======== EXTRACT ========

For parents in Colorado, creating a child custody agreement is often the hardest part of divorce. You want to make sure that your child’s best interests are at the center of the agreement, but you and your ex might disagree about what that means. Increasingly, families are deciding that joint custody agreements are best for their kids.

In the recent past, judges awarded mothers primary custody the vast majority of the time. This left many fathers feeling more like babysitters or visitors in their children’s lives. While joint custody is not yet the standard, courts are increasingly acknowledging the role that fathers play in fostering their children’s well-being.

Joint legal custody and physical custody

In general, family law courts start with the assumption that parents will share joint legal custody of their children. This gives both parents the legal right to make important decisions regarding their children’s lives and upbringing. Legal custody encompasses decisions about things like medical care, schooling and religious upbringing.

Physical custody is a different matter. While courts are generally open to considering shared physical custody, judges tend to have concerns about the impact of children moving between households on school nights.

======== SUPPLIED INFORMATION ========

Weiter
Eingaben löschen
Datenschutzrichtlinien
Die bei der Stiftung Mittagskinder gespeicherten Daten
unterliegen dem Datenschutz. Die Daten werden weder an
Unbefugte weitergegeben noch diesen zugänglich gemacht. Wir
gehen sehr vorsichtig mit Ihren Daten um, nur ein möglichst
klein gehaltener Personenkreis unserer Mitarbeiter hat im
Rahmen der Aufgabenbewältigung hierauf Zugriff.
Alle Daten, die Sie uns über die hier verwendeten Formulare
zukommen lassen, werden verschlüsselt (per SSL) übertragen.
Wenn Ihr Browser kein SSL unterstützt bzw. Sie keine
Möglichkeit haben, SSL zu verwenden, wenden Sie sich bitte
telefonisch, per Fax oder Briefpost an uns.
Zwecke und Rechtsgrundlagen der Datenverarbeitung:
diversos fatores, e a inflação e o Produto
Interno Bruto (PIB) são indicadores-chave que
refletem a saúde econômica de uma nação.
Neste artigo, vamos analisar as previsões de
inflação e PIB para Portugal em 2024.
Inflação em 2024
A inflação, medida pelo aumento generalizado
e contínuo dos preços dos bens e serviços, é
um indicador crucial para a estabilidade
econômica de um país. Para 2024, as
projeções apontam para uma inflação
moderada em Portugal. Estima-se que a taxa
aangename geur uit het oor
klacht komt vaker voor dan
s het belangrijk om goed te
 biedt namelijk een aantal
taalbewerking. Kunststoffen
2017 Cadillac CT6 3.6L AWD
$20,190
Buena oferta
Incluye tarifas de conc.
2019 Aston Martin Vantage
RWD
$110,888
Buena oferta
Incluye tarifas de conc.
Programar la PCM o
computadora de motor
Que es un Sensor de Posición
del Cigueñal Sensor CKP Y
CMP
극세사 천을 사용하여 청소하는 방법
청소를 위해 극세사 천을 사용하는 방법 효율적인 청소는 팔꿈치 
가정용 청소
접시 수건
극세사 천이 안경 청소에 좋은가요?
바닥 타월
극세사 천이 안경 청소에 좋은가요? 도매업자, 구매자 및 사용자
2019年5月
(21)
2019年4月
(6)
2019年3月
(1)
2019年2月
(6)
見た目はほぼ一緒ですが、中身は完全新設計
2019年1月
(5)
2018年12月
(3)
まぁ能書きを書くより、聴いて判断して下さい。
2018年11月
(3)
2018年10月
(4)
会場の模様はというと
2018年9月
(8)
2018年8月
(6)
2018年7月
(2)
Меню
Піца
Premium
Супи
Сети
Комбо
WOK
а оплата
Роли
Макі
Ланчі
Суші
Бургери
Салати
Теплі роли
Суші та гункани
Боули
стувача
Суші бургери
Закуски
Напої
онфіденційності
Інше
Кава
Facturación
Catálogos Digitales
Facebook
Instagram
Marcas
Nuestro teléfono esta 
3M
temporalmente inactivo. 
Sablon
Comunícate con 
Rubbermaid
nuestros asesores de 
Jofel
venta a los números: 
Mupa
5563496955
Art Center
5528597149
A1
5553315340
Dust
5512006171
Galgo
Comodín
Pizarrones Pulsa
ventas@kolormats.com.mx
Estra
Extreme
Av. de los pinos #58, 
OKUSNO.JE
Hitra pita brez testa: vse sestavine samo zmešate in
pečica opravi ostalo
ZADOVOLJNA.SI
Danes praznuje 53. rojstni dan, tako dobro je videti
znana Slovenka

========
======== SUPPLIED INFORMATION ========

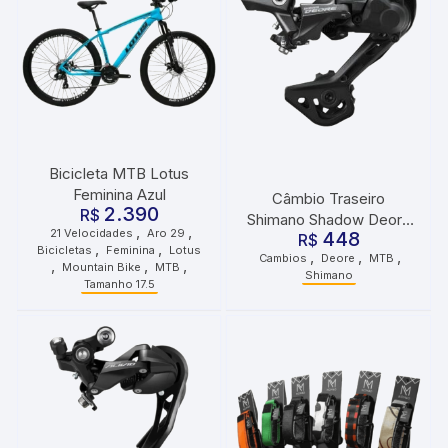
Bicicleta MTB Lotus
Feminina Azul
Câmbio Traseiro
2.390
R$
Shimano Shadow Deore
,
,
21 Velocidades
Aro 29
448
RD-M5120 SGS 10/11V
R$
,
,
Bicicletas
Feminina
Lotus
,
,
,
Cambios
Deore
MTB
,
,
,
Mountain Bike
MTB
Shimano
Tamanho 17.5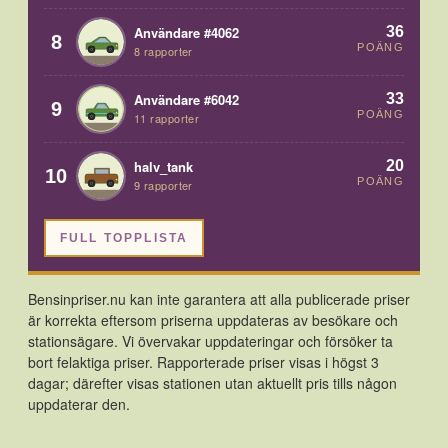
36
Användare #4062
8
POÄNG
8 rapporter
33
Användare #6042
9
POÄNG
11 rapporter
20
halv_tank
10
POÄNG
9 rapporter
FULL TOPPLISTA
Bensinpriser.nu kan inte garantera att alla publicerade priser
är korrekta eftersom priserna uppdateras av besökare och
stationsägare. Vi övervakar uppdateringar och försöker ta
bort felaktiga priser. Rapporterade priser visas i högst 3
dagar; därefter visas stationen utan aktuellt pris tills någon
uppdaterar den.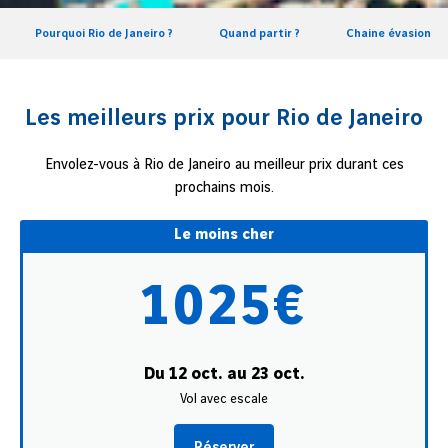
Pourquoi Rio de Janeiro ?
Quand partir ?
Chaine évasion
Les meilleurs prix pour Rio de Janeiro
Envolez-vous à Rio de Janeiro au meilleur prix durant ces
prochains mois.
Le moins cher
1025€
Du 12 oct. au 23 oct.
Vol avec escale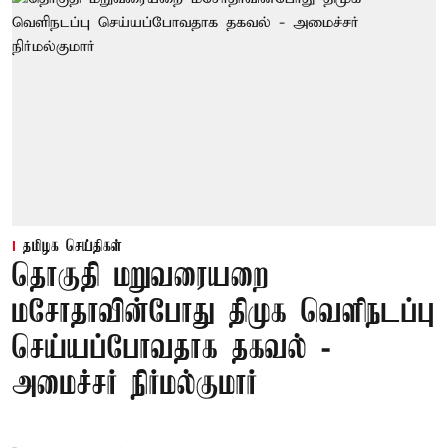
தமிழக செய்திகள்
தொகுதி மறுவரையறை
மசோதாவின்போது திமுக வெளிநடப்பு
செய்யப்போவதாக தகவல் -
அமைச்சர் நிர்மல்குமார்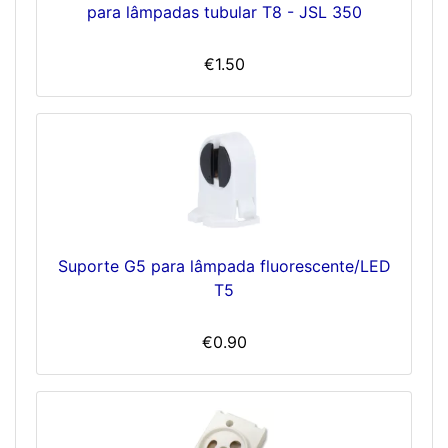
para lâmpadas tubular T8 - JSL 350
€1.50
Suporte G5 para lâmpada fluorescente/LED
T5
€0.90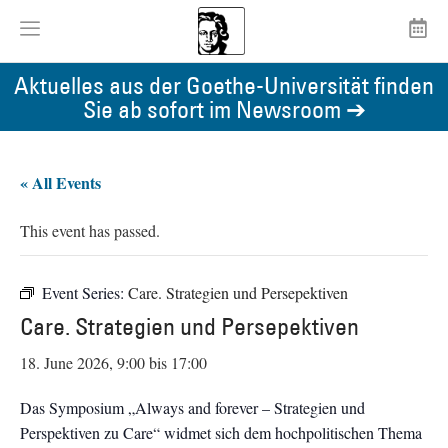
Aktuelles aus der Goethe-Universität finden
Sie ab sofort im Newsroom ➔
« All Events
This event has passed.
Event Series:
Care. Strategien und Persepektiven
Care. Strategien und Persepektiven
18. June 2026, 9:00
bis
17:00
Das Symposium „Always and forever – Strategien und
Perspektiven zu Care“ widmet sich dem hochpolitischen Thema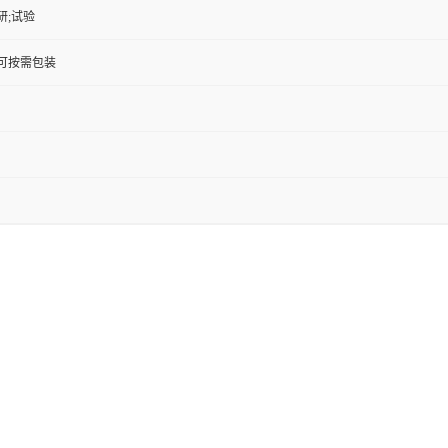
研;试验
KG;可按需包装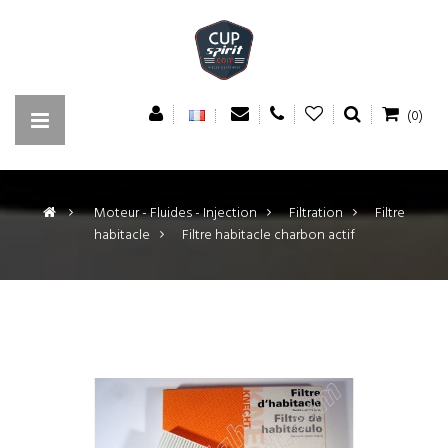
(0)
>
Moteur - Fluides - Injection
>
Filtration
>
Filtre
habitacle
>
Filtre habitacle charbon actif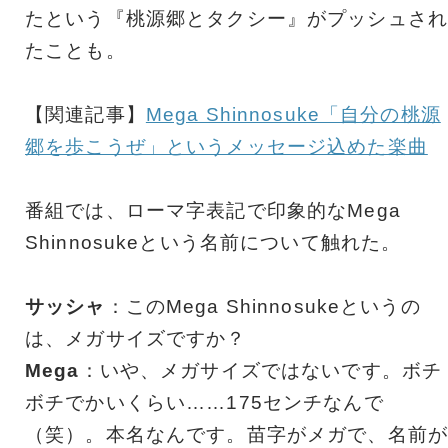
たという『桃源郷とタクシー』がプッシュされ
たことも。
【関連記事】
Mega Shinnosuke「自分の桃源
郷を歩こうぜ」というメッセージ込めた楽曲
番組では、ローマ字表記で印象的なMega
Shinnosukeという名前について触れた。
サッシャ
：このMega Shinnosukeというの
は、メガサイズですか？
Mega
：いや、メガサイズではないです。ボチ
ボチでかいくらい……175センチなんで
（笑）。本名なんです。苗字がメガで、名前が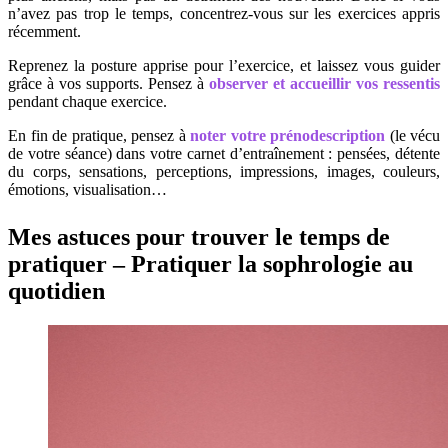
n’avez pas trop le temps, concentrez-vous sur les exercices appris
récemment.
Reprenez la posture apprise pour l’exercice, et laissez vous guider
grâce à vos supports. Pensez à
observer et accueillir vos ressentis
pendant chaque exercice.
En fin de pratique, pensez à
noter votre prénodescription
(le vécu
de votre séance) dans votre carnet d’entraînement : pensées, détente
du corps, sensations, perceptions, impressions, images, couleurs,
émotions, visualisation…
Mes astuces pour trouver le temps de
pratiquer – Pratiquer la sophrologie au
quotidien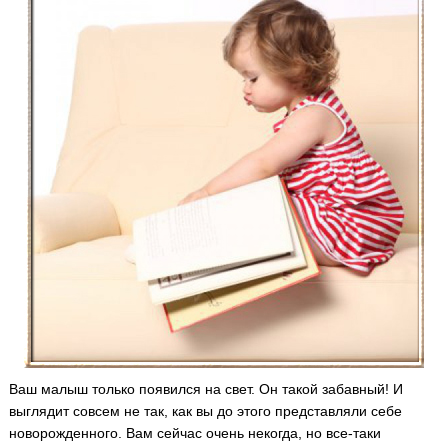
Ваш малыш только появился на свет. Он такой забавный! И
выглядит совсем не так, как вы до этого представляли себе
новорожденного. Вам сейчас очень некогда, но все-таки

========
======== SUPPLIED INFORMATION ========

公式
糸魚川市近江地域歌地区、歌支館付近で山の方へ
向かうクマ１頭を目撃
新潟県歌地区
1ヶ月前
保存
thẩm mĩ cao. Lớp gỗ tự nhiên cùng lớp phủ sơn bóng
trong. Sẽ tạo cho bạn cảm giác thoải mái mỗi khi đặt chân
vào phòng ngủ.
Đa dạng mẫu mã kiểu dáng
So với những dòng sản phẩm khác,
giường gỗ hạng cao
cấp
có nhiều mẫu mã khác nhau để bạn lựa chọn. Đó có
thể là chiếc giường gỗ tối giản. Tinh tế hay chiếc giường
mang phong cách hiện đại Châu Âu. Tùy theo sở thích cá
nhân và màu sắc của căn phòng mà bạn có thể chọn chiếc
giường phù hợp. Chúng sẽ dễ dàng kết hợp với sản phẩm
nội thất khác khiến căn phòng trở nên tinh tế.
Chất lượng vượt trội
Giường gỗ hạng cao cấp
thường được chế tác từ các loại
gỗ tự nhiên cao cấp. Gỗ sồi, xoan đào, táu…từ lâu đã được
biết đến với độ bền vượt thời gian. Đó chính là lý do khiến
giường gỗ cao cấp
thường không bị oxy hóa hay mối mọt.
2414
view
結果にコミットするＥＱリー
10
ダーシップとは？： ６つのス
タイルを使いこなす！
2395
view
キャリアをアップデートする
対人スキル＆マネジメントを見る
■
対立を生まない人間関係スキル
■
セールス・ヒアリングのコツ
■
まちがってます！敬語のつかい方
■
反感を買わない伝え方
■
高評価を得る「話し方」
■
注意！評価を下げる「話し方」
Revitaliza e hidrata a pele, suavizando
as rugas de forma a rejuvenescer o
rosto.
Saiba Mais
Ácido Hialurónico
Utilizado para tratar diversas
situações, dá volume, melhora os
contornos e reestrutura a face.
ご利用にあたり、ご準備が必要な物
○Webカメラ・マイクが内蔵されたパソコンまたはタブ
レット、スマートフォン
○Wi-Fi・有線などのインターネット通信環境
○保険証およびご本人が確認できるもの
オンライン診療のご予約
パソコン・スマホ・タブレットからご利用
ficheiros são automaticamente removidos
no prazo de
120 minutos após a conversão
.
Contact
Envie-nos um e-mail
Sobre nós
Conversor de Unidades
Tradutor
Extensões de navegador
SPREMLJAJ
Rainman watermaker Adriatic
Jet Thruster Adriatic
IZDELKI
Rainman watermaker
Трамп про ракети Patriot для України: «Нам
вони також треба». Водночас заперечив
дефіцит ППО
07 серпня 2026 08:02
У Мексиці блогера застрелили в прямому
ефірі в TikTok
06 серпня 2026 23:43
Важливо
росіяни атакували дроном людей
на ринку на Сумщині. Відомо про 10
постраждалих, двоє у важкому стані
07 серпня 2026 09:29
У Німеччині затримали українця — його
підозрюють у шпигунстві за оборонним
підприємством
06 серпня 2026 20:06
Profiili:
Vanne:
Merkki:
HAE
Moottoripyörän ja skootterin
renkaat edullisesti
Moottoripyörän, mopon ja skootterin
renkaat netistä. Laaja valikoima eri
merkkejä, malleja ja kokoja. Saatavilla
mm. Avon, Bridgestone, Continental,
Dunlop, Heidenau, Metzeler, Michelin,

========

• _EXERCISE INSTRUCTIONS_
Please copy word for word the part of the child custody text starting with "Physical custody is" and going on through "on school nights.". You won't need the records for this.

• _TASK RESPONSE_
Physical custody is a different matter. While courts are generally open to considering shared physical custody, judges tend to have concerns about the impact of children moving between households on school nights.